Ever wanted to see what happens when you give octopuses drugs? Scientists in the US have just lived that dream. They gave a solitary, asocial octopus species MDMA, aka ecstasy, and watched rapt as the cephalopods tried to hug all up on each other.
The research, as weird as it may seem, actually yielded some important results, as the experiment demonstrated an evolutionary link between humans and octopuses in the way the neurotransmitter serotonin encodes social behaviour.
"Despite anatomical differences between octopus and human brain, we've shown that there are molecular similarities in the serotonin transporter gene," said neuroscientist Gül Dölen of Johns Hopkins University.
"These molecular similarities are sufficient to enable MDMA to induce prosocial behaviours in octopuses."
Over 500 million years separates octopuses from humans, which is when the two last had a common ancestor. But after the genome of the California two-spot octopus (Octopus bimaculoides) was sequenced and published, scientists suspected that human and octopus brains may work the same - in one specific way.
Researchers Dölen and marine and evolutionary biologist Eric Edsinger of the Marine Biology Laboratory discovered a genetic similarity between humans and octopuses.
In particular, the transporter that binds the neurotransmitter serotonin is nearly identical between humans and O. bimaculoides. Serotonin plays a role in mood regulation, feelings of happiness and wellbeing, as well as depression - and its activity is increased by MDMA.
MDMA is known for being a "happy" drug, increasing feelings of euphoria, as well as boosting one's feelings of empathy, and wanting to connect with others. And this hasn't just been observed in humans - mice and rats also want to bond with each other when under the influence.
Humans, rats, and mice are pretty social animals. Most octopuses, on the other hand, including O. bimaculoides, are known to be solitary, preferring their own company to that of their fellows.
As it turns out, they may be a little more social than thought, especially given a bit of neurochemical help. The researchers ran two experiments.
In the first, five male and five female octopuses were put in chambers. On one side, visible through a clear wall with a hole so the octopus could enter, was a novel object - a plastic action figure. On the other side, again separated by a wall with a hole, was another octopus, in a cage.
Without being drugged, all the octopuses, male and female, were interested in socialising with female octopuses, but not male ones.
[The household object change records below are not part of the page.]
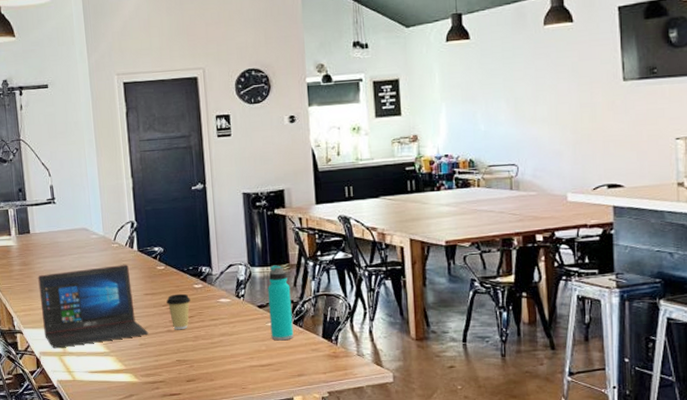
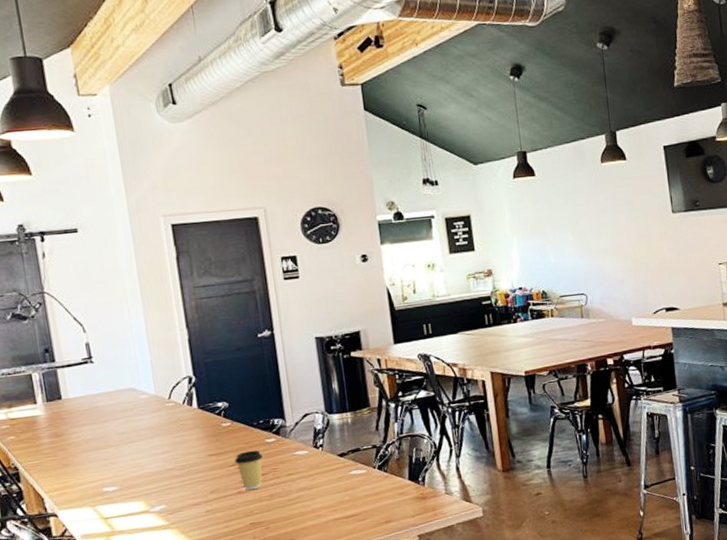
laptop: present [38,265,149,349] -> none [74,425,216,529]
water bottle: present [268,265,294,341] -> none [348,409,379,489]

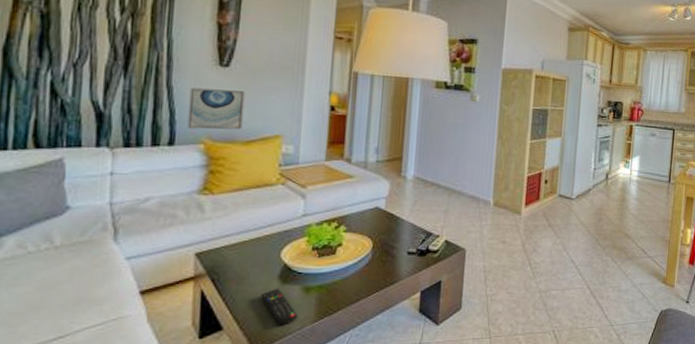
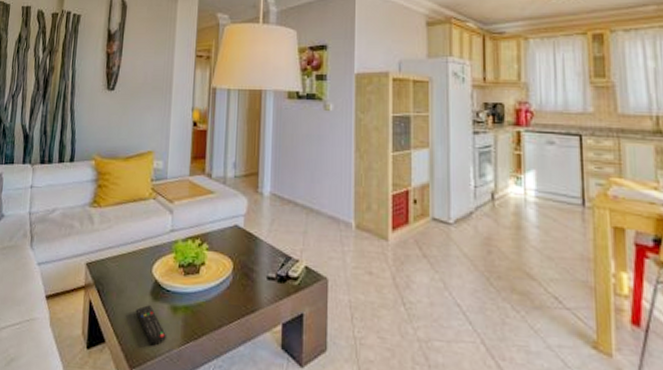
wall art: present [187,88,245,130] -> none [83,110,126,147]

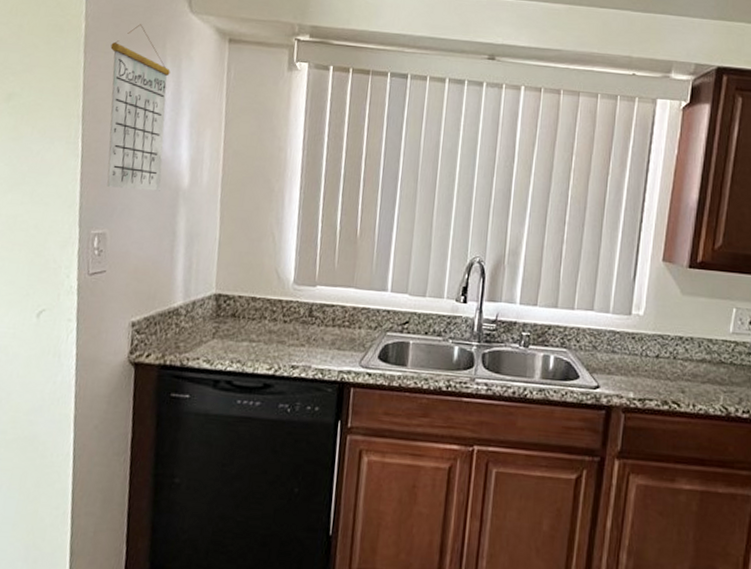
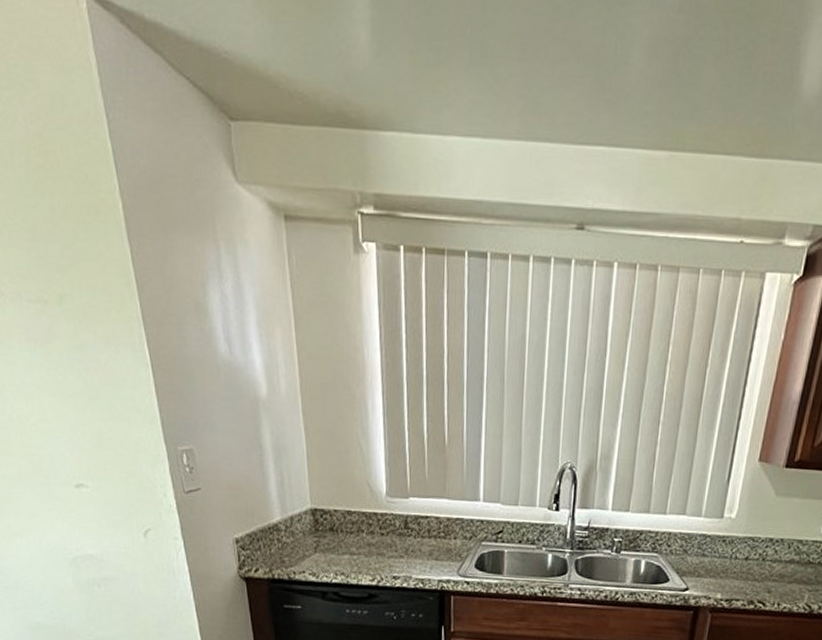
calendar: present [107,24,170,191] -> none [155,200,239,402]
So they weren't super-social, but they were more social than they had previously been thought.
For the MDMA experiment, four male and four female octopuses were exposed to the drug, before being put in the experimental chamber for 30 minutes. This time, they spent more time with other octopuses - including males. And they made a lot of physical contact.
"It's not just quantitatively more time, but qualitative. They tended to hug the cage and put their mouth parts on the cage," Dölen said. "This is very similar to how humans react to MDMA; they touch each other frequently."
It doesn't just tell us more about the evolution of serotonergic signalling in the regulation of social behaviours - it's a finding that could help study and develop psychiatric drugs, particularly selective serotonin reuptake inhibitor (SSRI) antidepressants.
First, though, the results will need to be affirmed through further experiments.
Meanwhile, the researchers are sequencing the genomes of two other octopus species that behave differently from O. bimaculoides, in the hopes of shedding more light into how their social behaviours evolved.
As for the octopuses - who were hatched in the lab, not caught in the wild - they went through this entire trip just fine. The team adhered to guidelines as per the Animal Welfare Act, and afterwards the animals returned to their tanks in Woods Hole Oceanographic Institute in Massachusetts.
As Dölen explained to National Geographic, not only did the animals not show any signs of stress, but they even went on to have babies after returning home.
The research has been published in the journal Current Biology.